The European Union will set no minimum on the number of Syrian refugees its member states are willing to take from Turkey in a resettlement scheme to be unveiled on Tuesday, a senior EU official said on Monday.
The European Commission, the bloc's executive, will present the proposal following an agreement with Ankara two weeks ago that European leaders hope can help stem the flow of refugees and economic migrants reaching the EU from Turkey via Greece.
It will mention no number, the official said, in its plan for deserving cases to be flown directly from Turkey to the EU — an omission that could disappoint Turkish leaders. Nor will there be any system to send them to certain states — rather, EU countries can volunteer to take part in the scheme.
Germany under Chancellor Angela Merkel has led efforts for an EU agreement on taking in substantial numbers of the 2.3 million Syrians now sheltering in Turkey as a way of cutting back on people risking their lives in chaotic migration by sea.
But few other states have been so enthusiastic, particularly following bitter rows inside the bloc in recent months caused by a German-backed push to impose mandatory quotas on governments to take in asylum seekers from frontier states Italy and Greece.

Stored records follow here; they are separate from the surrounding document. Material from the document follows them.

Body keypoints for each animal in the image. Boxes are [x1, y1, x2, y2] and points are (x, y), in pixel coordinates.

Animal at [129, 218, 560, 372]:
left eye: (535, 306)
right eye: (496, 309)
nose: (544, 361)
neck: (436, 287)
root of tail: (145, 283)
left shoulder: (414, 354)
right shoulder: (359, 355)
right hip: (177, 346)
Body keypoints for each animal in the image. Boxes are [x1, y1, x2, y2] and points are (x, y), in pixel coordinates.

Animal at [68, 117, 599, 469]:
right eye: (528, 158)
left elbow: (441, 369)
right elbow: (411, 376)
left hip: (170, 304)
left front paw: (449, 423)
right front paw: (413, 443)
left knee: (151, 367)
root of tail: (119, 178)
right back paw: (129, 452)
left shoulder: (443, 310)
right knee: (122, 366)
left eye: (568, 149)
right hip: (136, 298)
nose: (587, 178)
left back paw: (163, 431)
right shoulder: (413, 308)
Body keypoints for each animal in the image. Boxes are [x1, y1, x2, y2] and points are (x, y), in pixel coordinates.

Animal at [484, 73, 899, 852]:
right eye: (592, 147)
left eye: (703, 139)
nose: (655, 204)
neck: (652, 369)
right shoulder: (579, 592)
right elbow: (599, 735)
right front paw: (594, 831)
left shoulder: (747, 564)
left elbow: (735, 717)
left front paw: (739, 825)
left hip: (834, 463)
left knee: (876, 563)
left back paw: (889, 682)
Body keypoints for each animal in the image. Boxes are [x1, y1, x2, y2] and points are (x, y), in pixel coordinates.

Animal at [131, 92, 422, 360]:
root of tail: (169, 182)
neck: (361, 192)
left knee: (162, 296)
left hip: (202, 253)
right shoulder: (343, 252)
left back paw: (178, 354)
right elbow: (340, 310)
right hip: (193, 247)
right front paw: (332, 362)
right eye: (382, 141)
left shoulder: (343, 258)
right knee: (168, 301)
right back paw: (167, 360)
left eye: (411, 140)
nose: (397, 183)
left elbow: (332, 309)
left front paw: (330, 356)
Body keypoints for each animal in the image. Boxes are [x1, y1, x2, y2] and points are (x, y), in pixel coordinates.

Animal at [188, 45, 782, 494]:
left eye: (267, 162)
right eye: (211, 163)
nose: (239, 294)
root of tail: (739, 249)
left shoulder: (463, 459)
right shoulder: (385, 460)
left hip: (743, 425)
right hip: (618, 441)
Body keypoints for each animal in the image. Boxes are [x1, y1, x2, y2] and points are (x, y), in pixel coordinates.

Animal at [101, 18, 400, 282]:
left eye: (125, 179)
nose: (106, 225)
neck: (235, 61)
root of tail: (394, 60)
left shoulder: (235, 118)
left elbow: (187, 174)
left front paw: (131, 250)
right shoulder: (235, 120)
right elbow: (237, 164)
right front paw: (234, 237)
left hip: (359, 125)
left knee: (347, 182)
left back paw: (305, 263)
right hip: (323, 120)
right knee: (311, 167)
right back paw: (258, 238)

An agreement among EU states in the summer to take in up to 22,000 refugees, mainly from the Middle East, has yet to become fully operational. The same is true for schemes to relocate up to 160,000 asylum seekers already inside the EU. Some countries argue against more schemes until capacity is reached in others.
However, Turkey has been keen to see evidence of European commitment to helping it out in return for Turkish cooperation to slow departures for the Greek islands, and so the new scheme, specifically to help Turkey, is being put forward — to be linked with conditions to Ankara's efforts to stem migration.
The leaders of Germany, Austria and some half dozen other countries which have shown an interest in taking in refugees from Turkey are expected to meet in Brussels on Thursday ahead of an EU summit later that day.
Expectations among Brussels officials for the resettlement plan are modest compared with speculation in recent weeks that the EU might offer to take in hundreds of thousands of Syrians via legal migration routes rather than perilous sea voyages.
“If we manage to resettle 10,000 refugees from Turkey by the summer that would be a huge success,” the senior official involved with the preparation of the plan told Reuters.